Determining What to Audit
A high-quality and transparent annual audit plan is critical for meeting the mission of the Denver Auditor’s Office. Developing the plan is an ongoing process, conducted by assembling ideas from a variety of sources, examining a broad range of City activities, and then assessing risk factors in tandem with some additional considerations. By evaluating potential audits from a variety of perspectives, the Auditor’s Office seeks to provide widespread audit coverage both in terms of the types of audits performed and the entities assessed. This approach results in a diverse list of departments, programs, activities, and contracts that are examined to determine the extent to which they are operating efficiently, effectively, and in accordance with program or contract requirements.
In developing a list of potential audits, ideas come from a variety of sources:
- Assessments of operations and controls derived from previous internal and external audits, including independent audits of the City’s Comprehensive Annual Financial Report (CAFR), the audit of federal compliance, and audit management letters;
- Input from the community, elected officials, Audit Committee members, operational management, and staff;
- Benchmarking against the audit priorities of other governmental entities;
- Consideration of current local events, financial conditions, major capital projects, and public policy issues; and
- Established industry risk-assessment criteria, including from the U.S. Government Accountability Office and the Institute of Internal Auditors.
A robust audit plan will assess a broad range of City activities, including:
- Organizational units within a City agency, such as a division or a department;
- Individual City programs and activities;
- Transaction cycles or processes that affect more than one City function or department, such as contract procurement and purchasing, cash handling, human resources, and/or information technology;
- Individual financial statement accounts and transactional areas, such as capital assets, leave liability, accounts payable, and payroll;
- City functions that operate similarly to for-profit entities, such as Denver International Airport and the Golf Enterprise Fund; and
- Contracts and agreements between the City and third parties.
Potential audits are identified and prioritized using a risk-based approach by examining a variety of factors that may expose the City to fraud, misappropriation of funds, liability, or reputational harm.
Accordingly, risk factors are assessed by reviewing:
- Size of department, program, activity, or contract
- Size of budget
- Compliance and regulations
- Pending or recent legislation
- Complexity of transactions
- Fiscal sustainability
- Critical IT systems, including hardware and software
- Management accountability
- Quality of internal control system
- Age of program, operation, or contract
- Audit history
- Public health and safety
- Critical infrastructure
- Short-term and long-term strategic risks
- Related litigation
- Relevant case law
- Emerging risk areas
Risk factors are periodically evaluated and modified as necessary.

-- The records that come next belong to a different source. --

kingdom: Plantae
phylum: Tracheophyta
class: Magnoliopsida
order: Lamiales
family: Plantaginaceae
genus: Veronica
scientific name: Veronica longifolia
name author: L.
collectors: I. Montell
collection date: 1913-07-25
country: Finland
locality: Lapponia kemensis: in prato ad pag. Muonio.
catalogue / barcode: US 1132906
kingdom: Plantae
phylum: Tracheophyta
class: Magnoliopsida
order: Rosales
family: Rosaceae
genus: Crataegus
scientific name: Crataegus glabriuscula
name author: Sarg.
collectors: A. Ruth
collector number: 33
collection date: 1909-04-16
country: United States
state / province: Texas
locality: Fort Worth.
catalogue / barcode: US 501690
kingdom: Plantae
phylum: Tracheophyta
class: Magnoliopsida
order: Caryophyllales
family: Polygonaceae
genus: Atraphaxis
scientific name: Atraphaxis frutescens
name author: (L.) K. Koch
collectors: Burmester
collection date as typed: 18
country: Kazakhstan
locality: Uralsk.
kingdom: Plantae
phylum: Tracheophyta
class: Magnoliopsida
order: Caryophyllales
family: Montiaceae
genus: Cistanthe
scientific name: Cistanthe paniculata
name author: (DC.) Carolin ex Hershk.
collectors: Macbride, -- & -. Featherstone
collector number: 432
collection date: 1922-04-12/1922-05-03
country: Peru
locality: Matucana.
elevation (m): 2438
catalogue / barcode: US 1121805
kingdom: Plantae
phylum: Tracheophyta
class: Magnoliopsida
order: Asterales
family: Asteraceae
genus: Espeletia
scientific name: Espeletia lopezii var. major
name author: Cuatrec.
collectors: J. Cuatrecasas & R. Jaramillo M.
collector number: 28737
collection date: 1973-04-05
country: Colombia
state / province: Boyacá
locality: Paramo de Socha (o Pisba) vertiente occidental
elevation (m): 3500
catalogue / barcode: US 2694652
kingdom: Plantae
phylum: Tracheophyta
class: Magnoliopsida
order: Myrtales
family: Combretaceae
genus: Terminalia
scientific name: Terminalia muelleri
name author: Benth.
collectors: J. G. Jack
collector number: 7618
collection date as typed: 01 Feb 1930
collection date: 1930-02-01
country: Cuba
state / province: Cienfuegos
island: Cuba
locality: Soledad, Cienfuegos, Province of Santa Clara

In tandem with risk-based considerations, some additional considerations also provide practical guidance in determining which audits to pursue. First and foremost, resource constraints within the Auditor’s Office inherently limit the amount of audit work performed in one year. Furthermore, deference is given to the unique interests and responsibilities of the Auditor as an elected official and the risks the Auditor identifies as a priority to serve the interests of the City and its people. After the plan is finalized, new information may come to light; situations, initiatives, priorities, and risks within the City may change. The flexible nature of the audit plan as a living document provides the discretion to change course when it is in the best interest of the City.
The Auditor’s Office extends its gratitude and appreciation to the Mayor’s Office, the City Council, the Audit Committee, members of the city’s operational management, and members of the general public for providing input on the 2017 Audit Plan and for supporting the general mission of our Office throughout the year.